**Task**
Please print every record below exactly as written, leaving out the pictures.

Exercise materials Start Marker

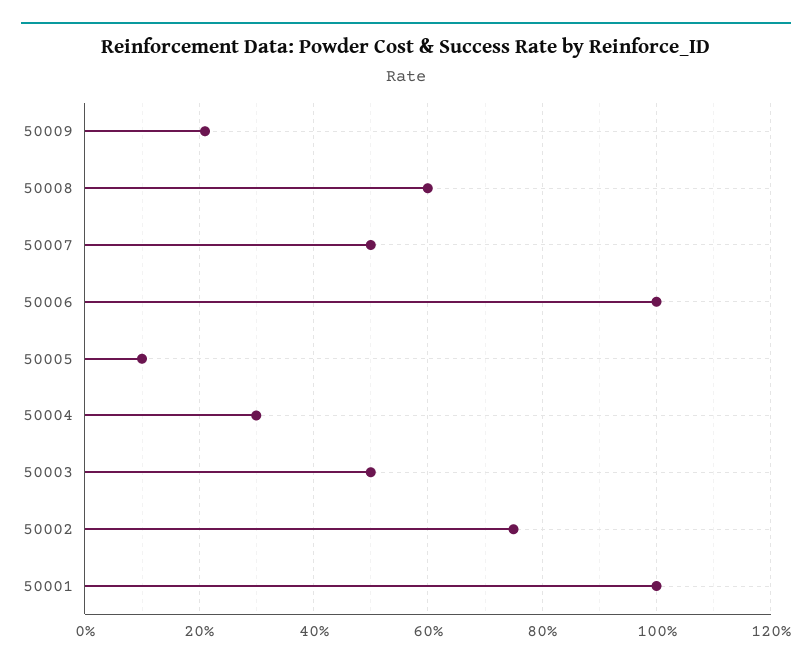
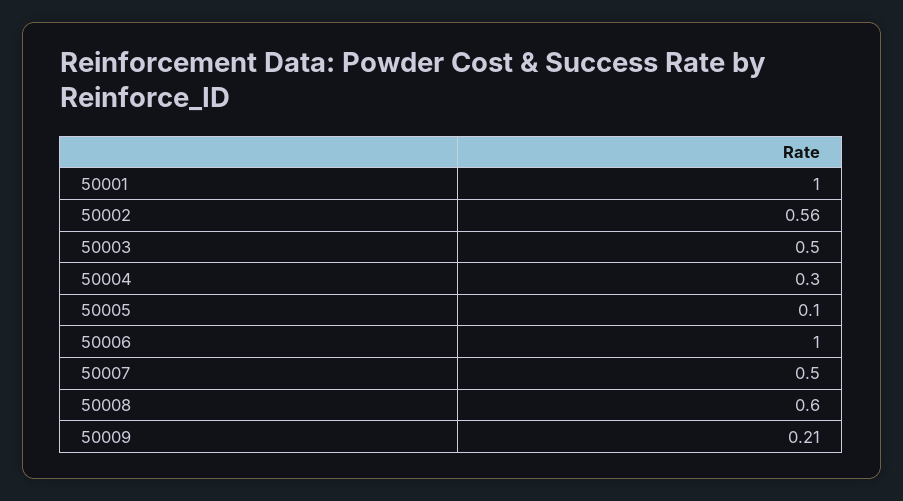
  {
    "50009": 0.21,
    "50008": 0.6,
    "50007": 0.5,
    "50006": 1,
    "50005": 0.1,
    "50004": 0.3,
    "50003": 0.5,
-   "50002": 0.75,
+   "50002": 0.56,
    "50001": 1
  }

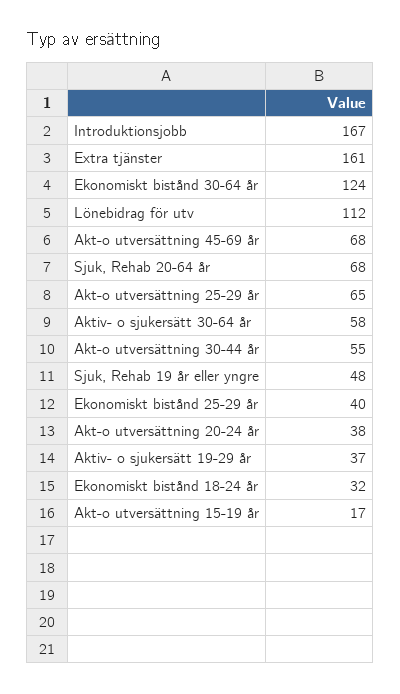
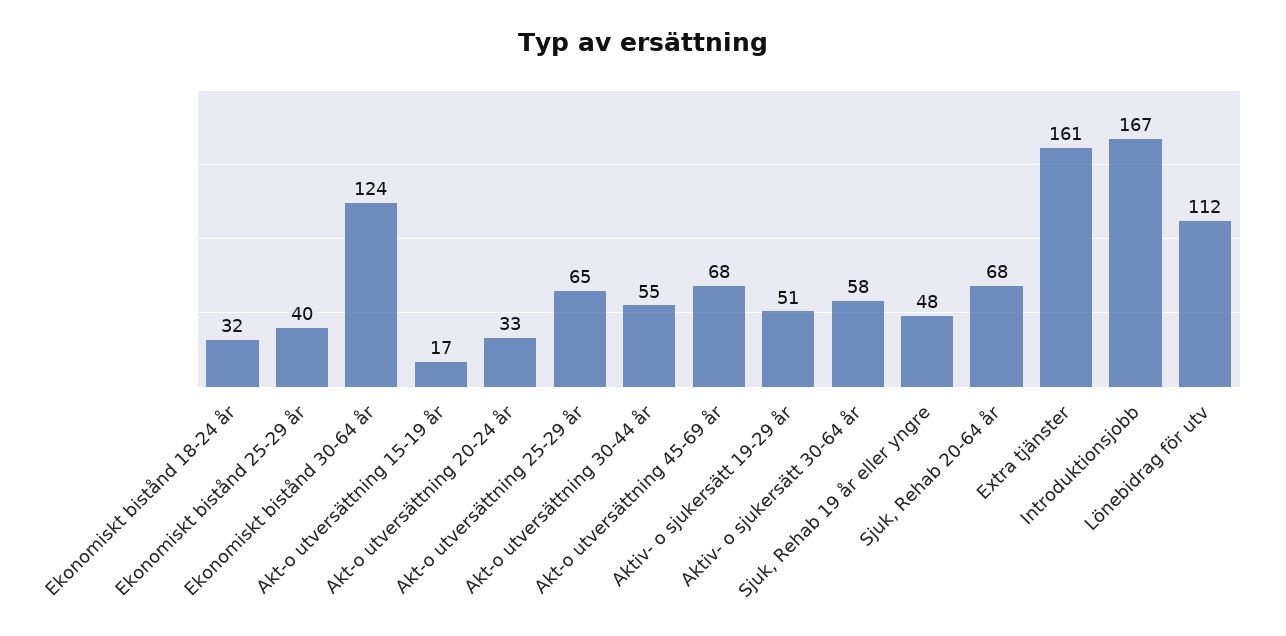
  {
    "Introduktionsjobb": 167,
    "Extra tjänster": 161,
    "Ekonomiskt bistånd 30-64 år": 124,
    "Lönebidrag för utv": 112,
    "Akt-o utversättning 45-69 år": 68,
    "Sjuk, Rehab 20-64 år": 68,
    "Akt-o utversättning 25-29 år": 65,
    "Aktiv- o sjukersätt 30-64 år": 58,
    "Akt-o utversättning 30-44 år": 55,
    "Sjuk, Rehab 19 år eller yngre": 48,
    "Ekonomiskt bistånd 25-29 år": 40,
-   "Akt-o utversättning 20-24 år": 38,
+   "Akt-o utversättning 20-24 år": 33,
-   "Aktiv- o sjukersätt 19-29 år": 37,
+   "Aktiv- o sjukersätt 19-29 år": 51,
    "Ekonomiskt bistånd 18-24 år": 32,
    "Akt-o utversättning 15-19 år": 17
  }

Exercise materials End Marker

**Reply to the exercise**
  {
    "50009": 0.21,
    "50008": 0.6,
    "50007": 0.5,
    "50006": 1,
    "50005": 0.1,
    "50004": 0.3,
    "50003": 0.5,
-   "50002": 0.75,
+   "50002": 0.56,
    "50001": 1
  }

  {
    "Introduktionsjobb": 167,
    "Extra tjänster": 161,
    "Ekonomiskt bistånd 30-64 år": 124,
    "Lönebidrag för utv": 112,
    "Akt-o utversättning 45-69 år": 68,
    "Sjuk, Rehab 20-64 år": 68,
    "Akt-o utversättning 25-29 år": 65,
    "Aktiv- o sjukersätt 30-64 år": 58,
    "Akt-o utversättning 30-44 år": 55,
    "Sjuk, Rehab 19 år eller yngre": 48,
    "Ekonomiskt bistånd 25-29 år": 40,
-   "Akt-o utversättning 20-24 år": 38,
+   "Akt-o utversättning 20-24 år": 33,
-   "Aktiv- o sjukersätt 19-29 år": 37,
+   "Aktiv- o sjukersätt 19-29 år": 51,
    "Ekonomiskt bistånd 18-24 år": 32,
    "Akt-o utversättning 15-19 år": 17
  }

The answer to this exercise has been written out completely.